Odnawiać się duchem w swoim myśleniu…

O
Niech będzie pochwalony Jezus Chrystus! Moi Drodzy, dzisiaj w katedrze siedleckiej oficjalne rozpoczęcie 35 Pieszej Pielgrzymki Podlaskiej – Mszą Świętą, sprawowaną pod przewodnictwem Biskupa Kazimierza Gurdy. Właśnie ta Msza Święta jest uważana za oficjalne rozpoczęcie pielgrzymowania z naszej Diecezji, chociaż wszystkie Grupy wyruszają od siebie i zejście się na jedną trasę następuje dopiero w Diecezji radomskiej. A pierwsza Grupa, z Włodawy, wyruszyła już 31 lipca. Niemniej jednak, właśnie dzisiaj ma miejsce oficjalne rozpoczęcie. Niech Pan błogosławi Pielgrzymom, a ich trud niech przyniesie błogosławione owoce im samym i ich bliskim.

## Wyodrębnione wiersze
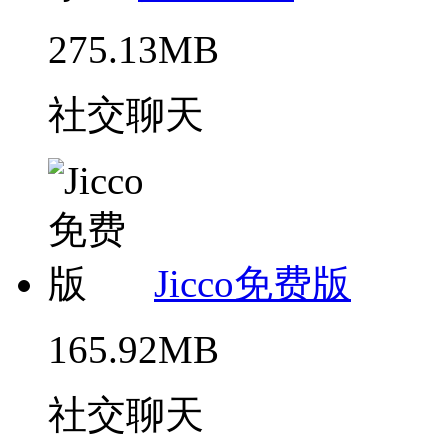
275.13MB
社交聊天
Jicco免费版
165.92MB
社交聊天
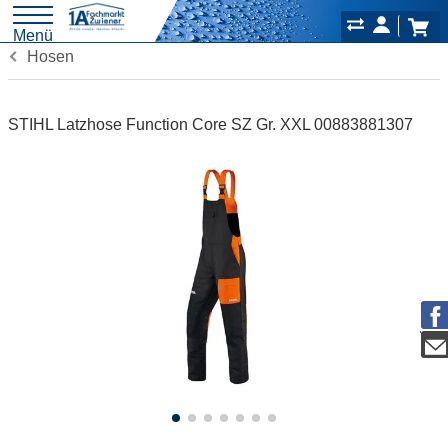
Menü
Hosen
STIHL Latzhose Function Core SZ Gr. XXL 00883881307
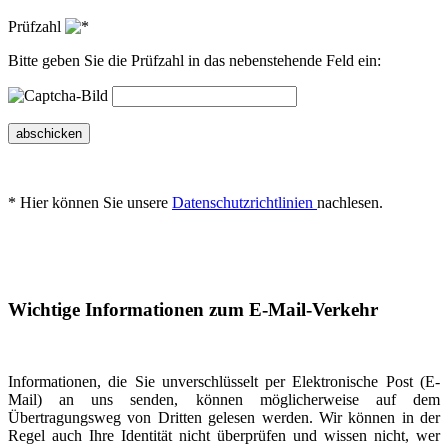
Prüfzahl
Bitte geben Sie die Prüfzahl in das nebenstehende Feld ein:
abschicken
* Hier können Sie unsere
Datenschutzrichtlinien
nachlesen.
Wichtige Informationen zum E-Mail-Verkehr
Informationen, die Sie unverschlüsselt per Elektronische Post (E-
Mail) an uns senden, können möglicherweise auf dem
Übertragungsweg von Dritten gelesen werden. Wir können in der
Regel auch Ihre Identität nicht überprüfen und wissen nicht, wer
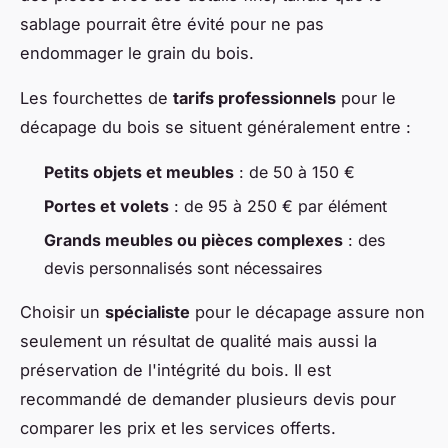
sablage pourrait être évité pour ne pas
endommager le grain du bois.
Les fourchettes de
tarifs professionnels
pour le
décapage du bois se situent généralement entre :
Petits objets et meubles
: de 50 à 150 €
Portes et volets
: de 95 à 250 € par élément
Grands meubles ou pièces complexes
: des
devis personnalisés sont nécessaires
Choisir un
spécialiste
pour le décapage assure non
seulement un résultat de qualité mais aussi la
préservation de l'intégrité du bois. Il est
recommandé de demander plusieurs devis pour
comparer les prix et les services offerts.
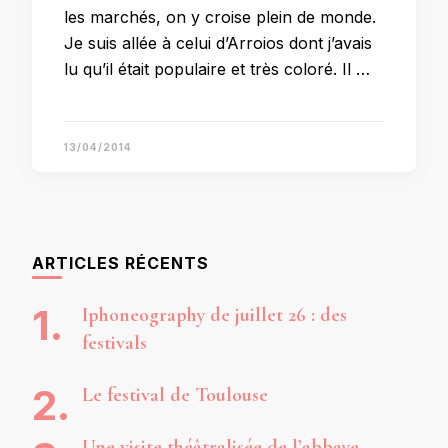
les marchés, on y croise plein de monde.
Je suis allée à celui d’Arroios dont j’avais
lu qu’il était populaire et très coloré. Il …
13/04/2014
ARTICLES RÉCENTS
Iphoneography de juillet 26 : des
festivals
Le festival de Toulouse
Une visite théâtralisée de l’abbaye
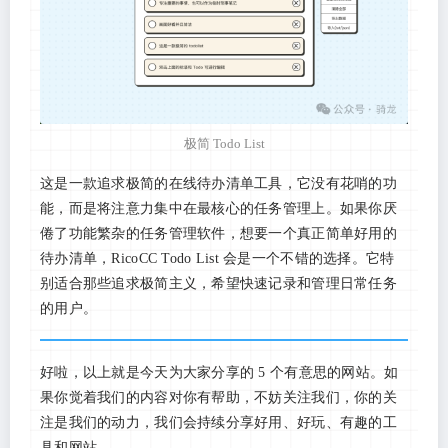
极简 Todo List
这是一款追求极简的在线待办清单工具，它没有花哨的功
能，而是将注意力集中在最核心的任务管理上。如果你厌
倦了功能繁杂的任务管理软件，想要一个真正简单好用的
待办清单，RicoCC Todo List 会是一个不错的选择。它特
别适合那些追求极简主义，希望快速记录和管理日常任务
的用户。
好啦，以上就是今天为大家分享的 5 个有意思的网站。如
果你觉着我们的内容对你有帮助，不妨关注我们，你的关
注是我们的动力，我们会持续分享好用、好玩、有趣的工
具和网站。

## Polecenie 1
Streść w dwóch zdaniach tekst o Pieszej Pielgrzymce Podlaskiej.
## Polecenie 2
Rozwiń tekst o Pieszej Pielgrzymce Podlaskiej, dopisując jego dalszy ciąg po ostatnim zdaniu.
Wiersze nie są potrzebne do wykonania zadań.

## Odpowiedź pisemna 1
W katedrze siedleckiej Mszą Świętą pod przewodnictwem Biskupa Kazimierza Gurdy oficjalnie rozpoczyna się 35 Piesza Pielgrzymka Podlaska, choć grupy wyruszają osobno i schodzą się na jedną trasę dopiero w Diecezji radomskiej, a pierwsza z nich, z Włodawy, wyruszyła już 31 lipca. Tekst kończy się prośbą, by Pan błogosławił pielgrzymom, a ich trud przyniósł błogosławione owoce im samym i ich bliskim.

## Odpowiedź pisemna 2
      Na głębokie i religijne przeżywanie Dnia Pańskiego – niech Was błogosławi Bóg Wszechmogący: Ojciec + i Syn, i Duch Święty. Amen
                                      Gaudium et spes!  Ks. Jacek

18
Niedziela zwykła, B,
do
czytań: Wj 16,2–4.12–15; Ef 4,17.20–24; J 6,24–35
CZYTANIE
Z KSIĘGI WYJŚCIA:
Na
pustyni całe zgromadzenie synów Izraela zaczęło szemrać przeciw
Mojżeszowi i przeciw Aaronowi. Synowie Izraela mówili im: „Obyśmy
pomarli z ręki Pana w ziemi egipskiej, gdzieśmy zasiadali przed
garnkami mięsa i chleb jadali do sytości. Wyprowadziliście nas na
tę pustynię, aby głodem umorzyć całą tę rzeszę”. Pan
powiedział wówczas do Mojżesza: „Oto ześlę wam chleb z nieba
na kształt deszczu. I będzie wychodził lud, i każdego dnia będzie
zbierał według potrzeby dziennej. Chcę ich także doświadczyć,
czy pójdą za moimi rozkazami, czy też nie”.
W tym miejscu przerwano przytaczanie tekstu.